The use of extended precision on x86 makes sense and having more precision is great in most cases. Except here where it is actually very stupid, because Sparc does not support it and it is needed to have the exact same results on both.
Alternative solutions
Instead of disabling the extended precision from the CLI, there are a few other options, that I decided were not as good.
I could have kept two datasets, one for x86 and one for Sparc. But that means two sources of truth, thus more complexity.
I could also have limited the precision required when comparing floats, on the Test Runner side (for an angle, 10**-3
is surely enough).
I would probably have done that if the issue was not so easy to find and solve.
Finally, I also found a purely code solution. Although it is better to not rely on compiler options, it seemed a bit hacky.
Debugging method improvements
I think the steps I took to debug were efficients. I started by locating the bug, and I then wrote a minimal version to reproduce it and quickly test hypothesis. There is not much to improve.

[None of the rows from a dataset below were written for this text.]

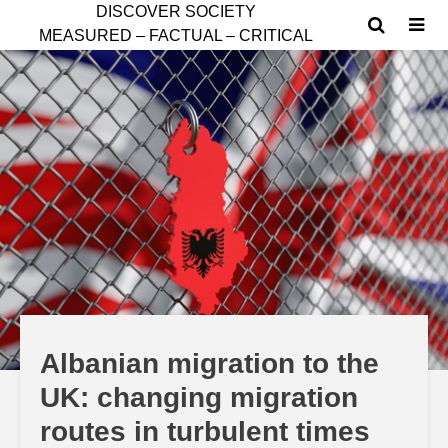
D
ISCOVER SOCIETY
MEASURED – FACTUAL – CRITICAL
Albanian migration to the
UK: changing migration
routes in turbulent times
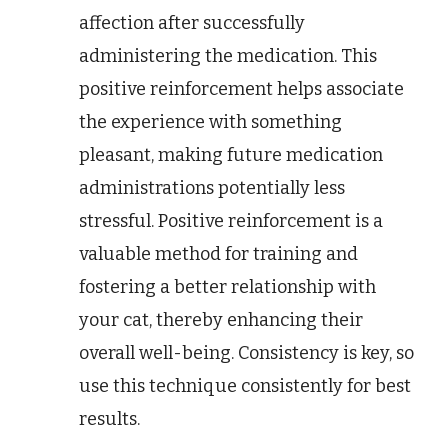
affection after successfully
administering the medication. This
positive reinforcement helps associate
the experience with something
pleasant, making future medication
administrations potentially less
stressful. Positive reinforcement is a
valuable method for training and
fostering a better relationship with
your cat, thereby enhancing their
overall well-being. Consistency is key, so
use this technique consistently for best
results.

When working with embedded systems, the code-execution feedback loop is usually very slow and inefficient. In my case, my setup makes it ok: there are not too many manual steps, and the major bottleneck is flashing the software, and executing (which can not really be improved).
Final words
To conclude, here is a related XKCD. I feel a bit like LongTimeUser4 relying on a weird behavior that nobody would normally need (less precision, what a weird requirement)…